Pray Truth for all and say Satsriakal!
I have a question to all respected Sikhs and non Sikhs who visit Gurudwara.

Gurudwara is where Guru dwells.

We visit Gurudwara to receive Guru's Prasad.

Why we carry Prasad to Gurudwara for offering?

Please enlighten me with your wisdom.


Balbir Singh


----------



## drkhalsa (May 26, 2005)

Dear Balbir Singh

YOu said Gurudwara is where guru dwells well i dont think so at first place word itself mean door of guru ( guru da darr) but if guru reals dwells there is difficult to say while asi understand AkaL PURAKH himself is the guru and he dwells every where whike we take gurudwara as door to his dwellling this door is created with satsung and gurbani vichaar 
any waythis is what i think 

about the thing thst we take  parsad  to offer while this also I cant understand what you mean actually we take some edible thing (and not parsad) to gurdwara and some thing like KARAH is made itself in gurudwara and after doing Gurbani Sanchar we take this edible thing as AKAL PURAKH's Parsad by moving KIRPAN (through it so the thing is very something to eat and it becomes parsad 

this what i understand with AKAL's grace kindly correct me if I am wrong 

Jatinder Singh


----------



## Gyani Jarnail Singh (Aug 14, 2005)

Guru Da dwaar..right...a Gurdwara is just one of the many "doors" to Akaaal purakh.

IF we stick to the difinition of "Guru's House"... we will be following the exact same "false foundation" that GURU NANAK JI dispelled during His MECCA VISIT.  Since Guur Ji has proved that Akaal Purakh does NOT dwell In MEcca alone as the Muslims beleive... then how can we now turn around and say Akaal purakh/Guru Ji dwells in the "Gurdwara"...or that HARIMANDIR SAHIB Amritsar is the Dwelling Place of WAHEGURU.  Do we really need GURU JI to come again and "sleep" with His FEET pointing in the DIRECTION of the Harimandir sahib ??..IF that were to happen..I can see a lot of our Jathedars and High Priests running fast to Pick Up GURU JI and turn him around !!! or even THROW HIM OUT !!!

The "Bippar Brahmin" in Gurmatt has made us think this way.
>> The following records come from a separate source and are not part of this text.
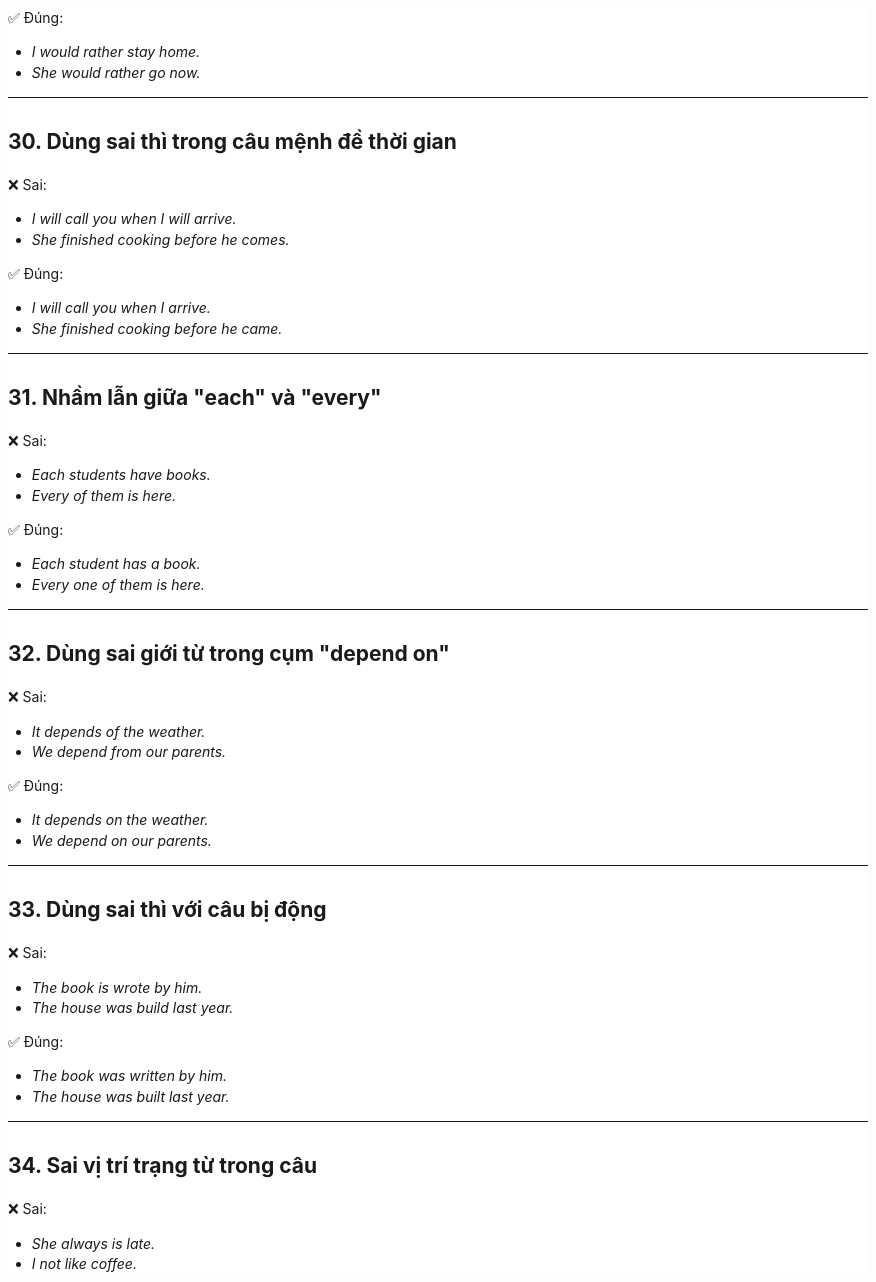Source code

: ✅ Đúng:  
- *I would rather stay home.*  
- *She would rather go now.*

---

## 30. Dùng sai thì trong câu mệnh đề thời gian  
❌ Sai:  
- *I will call you when I will arrive.*  
- *She finished cooking before he comes.*

✅ Đúng:  
- *I will call you when I arrive.*  
- *She finished cooking before he came.*

---

## 31. Nhầm lẫn giữa "each" và "every"  
❌ Sai:  
- *Each students have books.*  
- *Every of them is here.*

✅ Đúng:  
- *Each student has a book.*  
- *Every one of them is here.*

---

## 32. Dùng sai giới từ trong cụm "depend on"  
❌ Sai:  
- *It depends of the weather.*  
- *We depend from our parents.*

✅ Đúng:  
- *It depends on the weather.*  
- *We depend on our parents.*

---

## 33. Dùng sai thì với câu bị động  
❌ Sai:  
- *The book is wrote by him.*  
- *The house was build last year.*

✅ Đúng:  
- *The book was written by him.*  
- *The house was built last year.*

---

## 34. Sai vị trí trạng từ trong câu  
❌ Sai:  
- *She always is late.*  
- *I not like coffee.*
Thats why we have rooms in every Gurdwara called "SACH KHAND"..where GURU JI is supposedly SLEEPING ( and the even more die hard bippars/brahmins among us force this room to be Air-Conditioned/electric fanns, heaters, etc to keep GURU JI cool/warm etc..)  How can the SHABAD GURU ...SLEEP !! How can HE feel cold/warm/angry/sad/happy/hungry.. ?????

WE DO NOT carry any "parsaad" to GURU JI.  The Karrah parsaad is MADE in the Gurdwara Premsies..for distribution among the sangat. (The system at harmandir sahib Amrtisar is NOT as per GURMATT and NOT as per Sikh rehat maryada...it is a blatant MONEY MAKING SCHEME..) This Parsaad of Guur Ji is only distributed to the sangat after Guru ji's Hukm has been taken after Ardass and after Kirpan of  PIRI has been BHET. ( The KIRPAN of MIRI is used in the battlefield to Fight oppression ).
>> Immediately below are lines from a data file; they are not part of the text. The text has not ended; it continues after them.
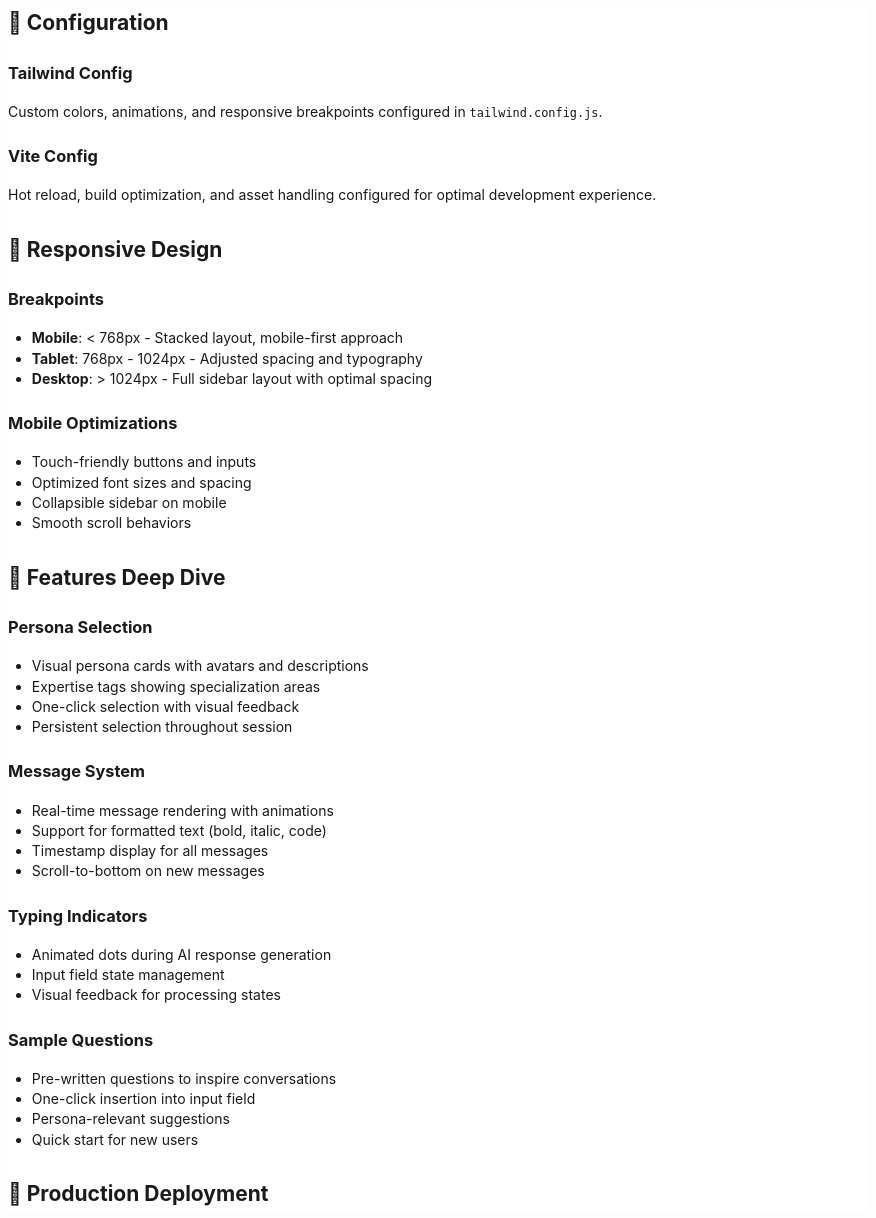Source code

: ## 🔧 Configuration

### Tailwind Config
Custom colors, animations, and responsive breakpoints configured in `tailwind.config.js`.

### Vite Config
Hot reload, build optimization, and asset handling configured for optimal development experience.

## 📱 Responsive Design

### Breakpoints
- **Mobile**: < 768px - Stacked layout, mobile-first approach
- **Tablet**: 768px - 1024px - Adjusted spacing and typography
- **Desktop**: > 1024px - Full sidebar layout with optimal spacing

### Mobile Optimizations
- Touch-friendly buttons and inputs
- Optimized font sizes and spacing
- Collapsible sidebar on mobile
- Smooth scroll behaviors

## 🎯 Features Deep Dive

### Persona Selection
- Visual persona cards with avatars and descriptions
- Expertise tags showing specialization areas
- One-click selection with visual feedback
- Persistent selection throughout session

### Message System
- Real-time message rendering with animations
- Support for formatted text (bold, italic, code)
- Timestamp display for all messages
- Scroll-to-bottom on new messages

### Typing Indicators
- Animated dots during AI response generation
- Input field state management
- Visual feedback for processing states

### Sample Questions
- Pre-written questions to inspire conversations
- One-click insertion into input field
- Persona-relevant suggestions
- Quick start for new users

## 🚀 Production Deployment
Also a point to note..As per SIKH REHAT MARYADA ONLy and ONLY KARRAH PARSAAD is to be served in the GURU's DARBAAR....not ladoos, jalebis, patashes, bannanas, coconuts, barfis, gulab jamnoos etc etc etc.  KIRPAN BHET can only be done to Karrah parsaad.

The Karrah parsaad is a Sacred INSTITUTION put in place by GURU JI to Promote EQUALITY and BRABARTA... every one can afford it as it is BASIC.  NOT so ladoos and gulab jamnoos whcih can be expensive and therfore create "unequality"...some poor sikh may feel "obligated' to go into debt to provide the same gulab jamnoos and barfis soem other rich sikh gave out. This Bad habit has already made a mess out of our SIMPLE LANGGAR... Guru ka Langgar used to be roti and daal...the rich have made it to be MENU DRIVEN like in a Five Star Hotel !!! Guur ka Langgar is also one way to promote Unity/Equality/brabarta...as is Pangat.


----------